Polemik Cuti Jokowi, PPP: Partai Pendukung Tak Usah Bahas Terlalu Jauh

Polemik bermula dari permintaan dua partai pendukung agar Jokowi tidak mengambil cuti saat Pilpres 2019.

oleh Putu Merta Surya Putra diperbarui 21 Mar 2018, 13:06 WIB
Presiden Joko Widodo berbicara di Forum CEO Lunch saat pertemuan ASEAN-Australia Special Summit 2018 di Sydney (17/3). Jokowi pidato di depan ratusan CEO, pelaku usaha kecil dan menengah di ASEAN-Australia Bussiness Forum.(Mark Metcalfe/Pool Photo via AP)

Liputan6.com, Jakarta - Sekjen Partai Persatuan Pembangunan (PPP) Arsul Sani ikut mengomentari pro-kontra cuti Jokowi di Pemilihan Presiden 2019. Ia meminta partai pendukung pemerintah tidak terlalu ikut campur.

"Parpol tidak usah ikut masuk diskursus ini terlalu dalam," katanya kepada Liputan6.com, Rabu (21/3/2018).

Isu cuti presiden menjadi polemik. Awal mulanya, permintaan PDIP dan Golkar agar Jokowi tidak cuti dalam helatan Pilpres 2019 nanti.

Asrul mengingatkan cuti presiden bukan preseden baru. Hal serupa pernah terjadi saat Susilo Bambang Yudhoyono (SBY) maju Pilpres di periode kedua.

"Kalau tidak salah Pak SBY ambil cuti waktu hari kampanye," ucap Arsul.

Karena itu, menurut dia, keputusan cuti ada di tangan Jokowi. Asrul berpendapat, Jokowi yang tahu kebutuhan cutinya.


Penjelasan KPU

Presiden Jokowi bersama para pelajar Indonesia di Royal Botanic Garden, Sydney Australia (foto: biro pers setpres)

Komisioner Komisi Pemilihan Umum (KPU) Hasyim Asyari meluruskan pernyataan terkait tidak wajibnya seorang presiden untuk cuti ketika kembali berkontestasi dalam pilpres.
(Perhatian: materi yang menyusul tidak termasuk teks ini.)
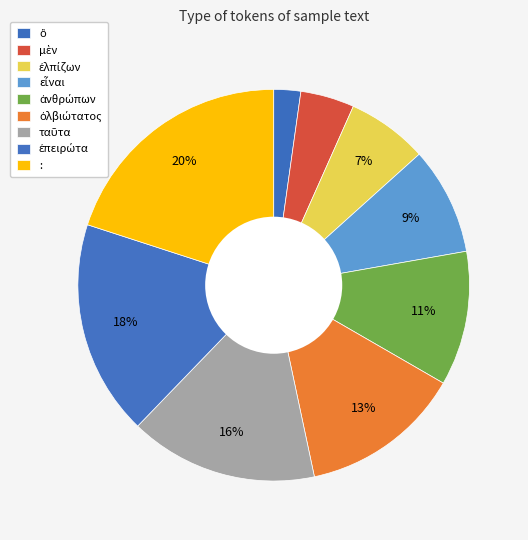

Rank the categories by value from lowest to highest.

ὃ, μὲν, ἐλπίζων, εἶναι, ἀνθρώπων, ὀλβιώτατος, ταῦτα, ἐπειρώτα, :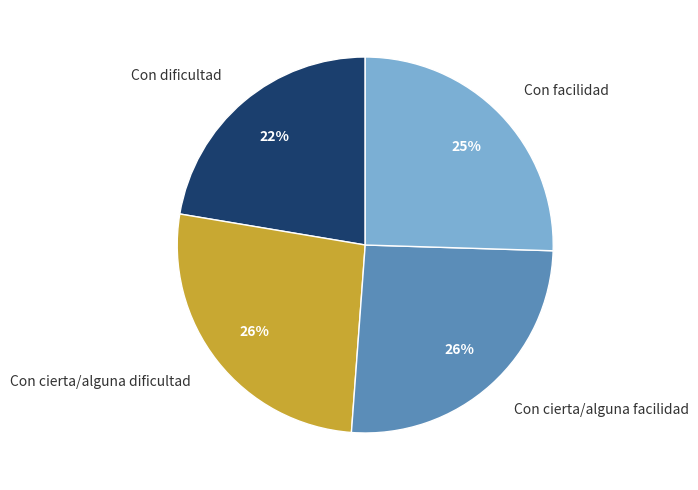

Does Con cierta/alguna dificultad represent more than half of the total?

No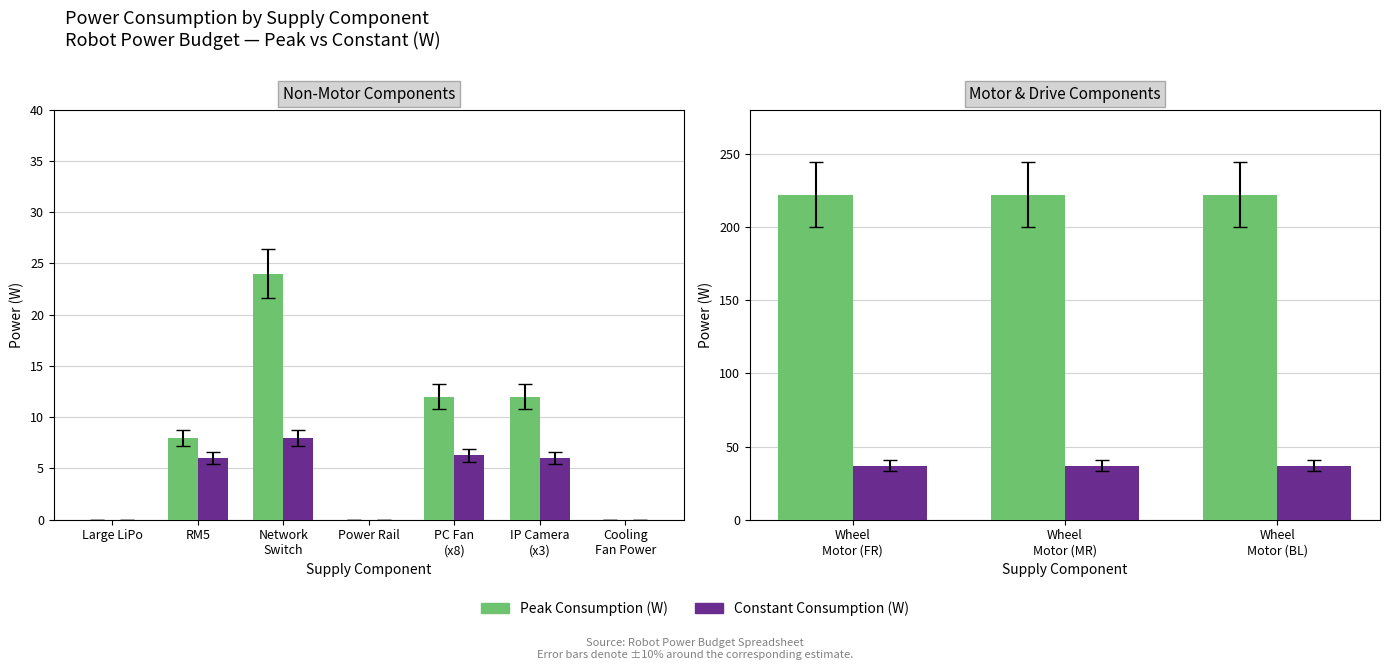

At Wheel Motor (FR), list the series in order from largest to smallest.

Peak Consumption (W), Constant Consumption (W)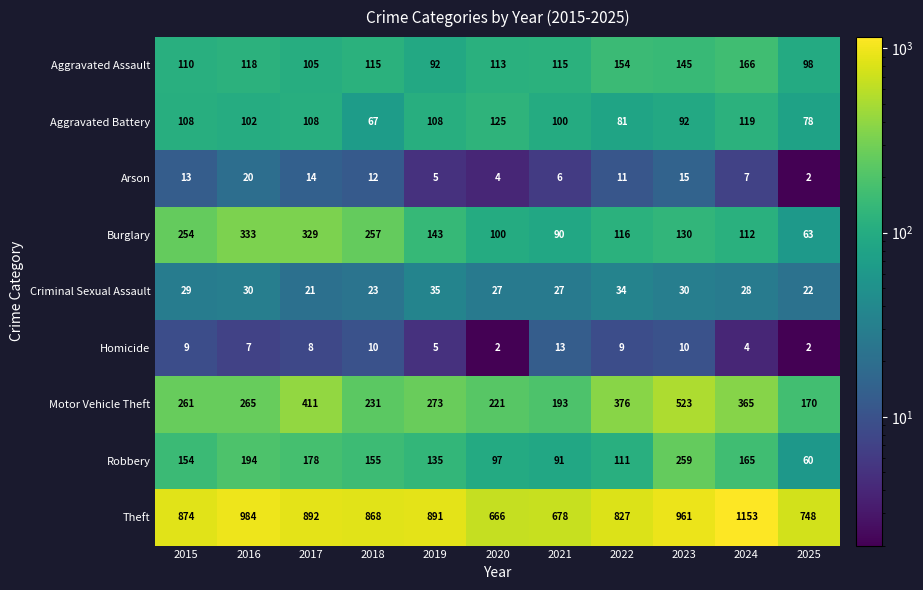

True or false: Burglary has a value of 82 at 2019.

False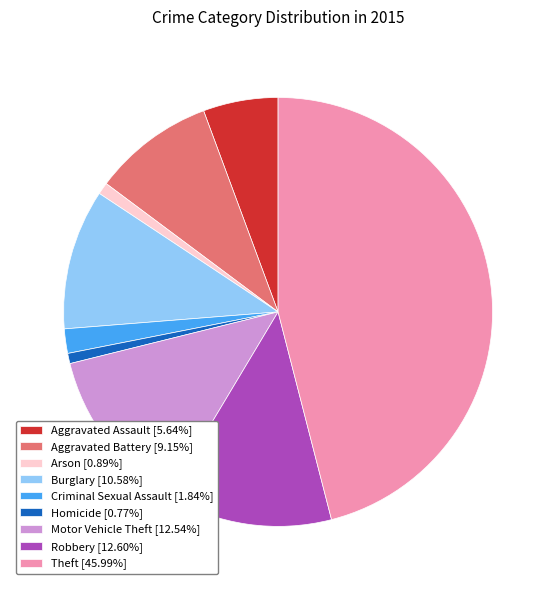

Is the sum of Theft [45.99%] and Motor Vehicle Theft [12.54%] greater than half?

Yes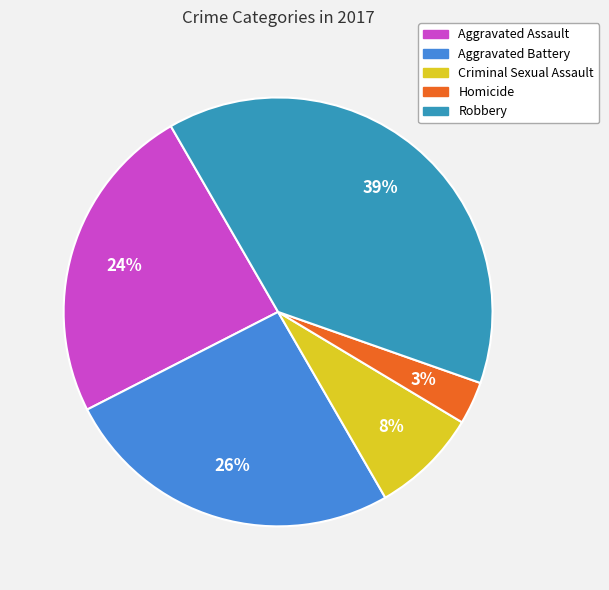

To the nearest percent, what is the difference between the Robbery and Aggravated Battery slice percentages?

13%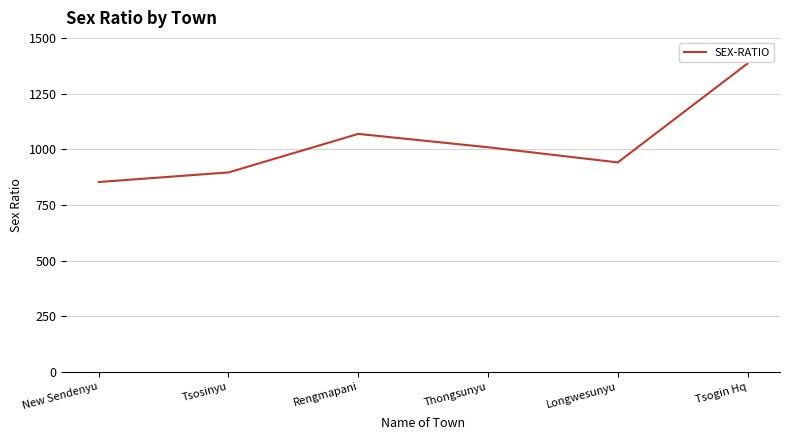

What is the sum of the values at New Sendenyu and Thongsunyu?

1862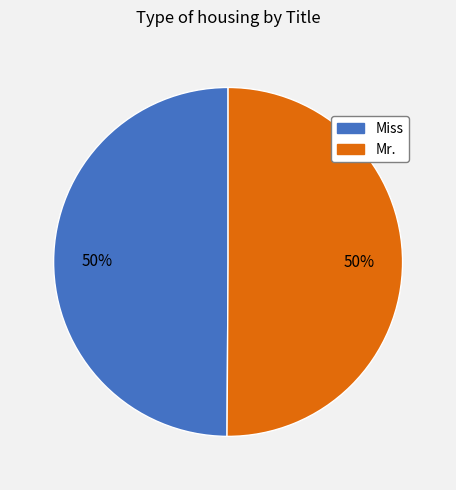

What is the ratio of the value at Mr. to the value at Miss?

1.0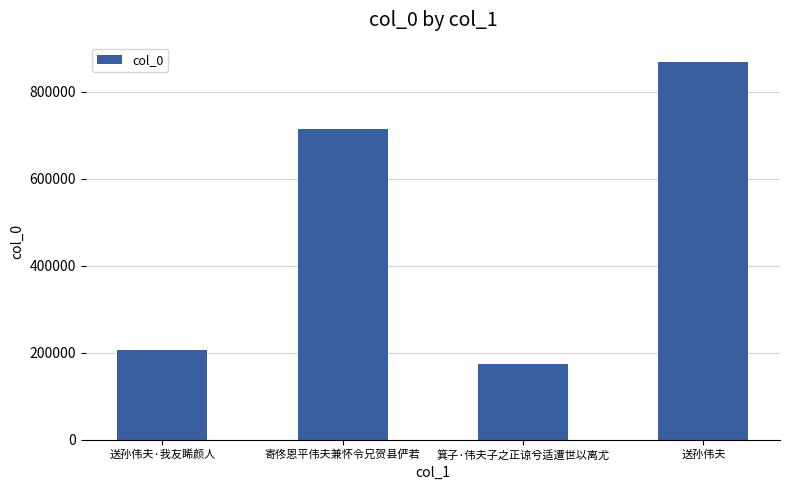

How many bars are there in total?

4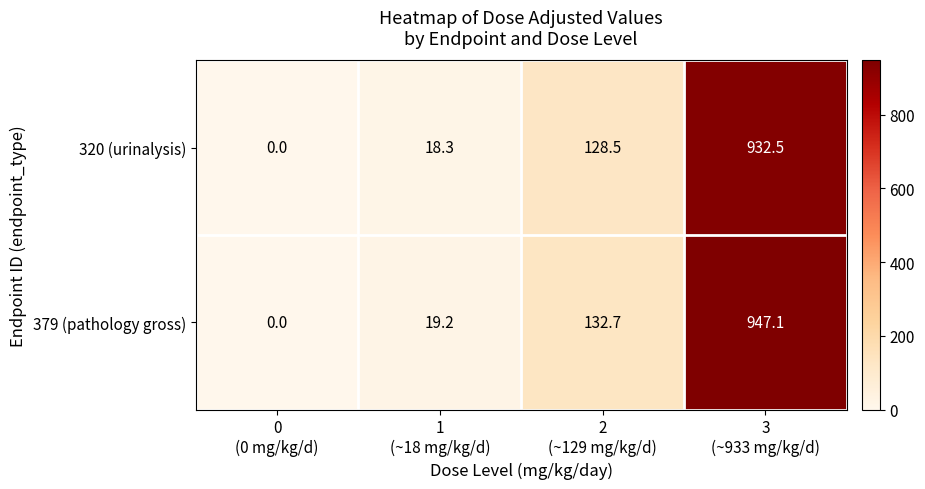

Between 0
(0 mg/kg/d) and 1
(~18 mg/kg/d), which series saw the biggest shift?

379 (pathology gross)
Menurut Hasyim, cuti tetap diharuskan terhadap presiden sekalipun, ketika sang presiden ingin ikut kembali mencalonkan diri di pilpres mendatang.

"Untuk pilpres, pada dasarnya kalau misalnya orang yang masih menduduki jabatan sebagai presiden itu nyalon lagi, maka kemudian punya hak untuk kampanye, dalam gunakan haknya dibentukkan UU harus cuti di luar tanggungan negara," ucap Hasyim di Kantor KPU, Menteng, Jakarta Pusat, Kamis (15/3/2018).

Hasyim menjelaskan, cuti di luar tanggungan negara diperlukan, agar presiden tidak menggunakan fasilitas negara ketika kampanye. Kecuali mengenai keamanan, presiden petahana tetap mendapatkan fasilitas keamanan setingkat Paspamres.

"Supaya walaupun seseorang itu masih memiliki jabatan presiden, ketika kampanye tidak menggunakan fasilitas jabatannya, ini agar setara dengan pasangan lain yang tidak sedang duduki jabatan presiden," ujar dia.

Hasyim pun menyebutkan, nantinya surat izin cuti berupa surat pernyataan yang harus disampaikan kepada pihak KPU.

"Disampaikan kepada KPU bahwa pada hari ini sedang cuti kampanye," sebutnya.

Mekanisme aturan kampanye untuk Pilpres 2019 memang belum ada. Namun, Hasyim menegaskan, mekanisme akan segera diatur. Aturan itu akan hadir guna membedakan kegiatan presiden pada masa kampanye nantinya.

"Oh iya makanya kan diatur jadwal. Jadwal kampanye kan diatur sehingga kemudian kalau sudah ada jadwal, presiden harus mengatur diri, menata diri, kira-kira hari apa, tanggal berapa, akan melakukan kampanye," ucap Hasyim.

Komisioner KPU ini mengatakan, metode kampanye banyak macamnya. Seperti rapat terbatas atau terbuka. "Itu supaya tahu ini sedang menjalankan tugas, fungsi, sebagai presiden atau sedang sebagai pribadi yang mencalonkan diri," imbuh Hasyim.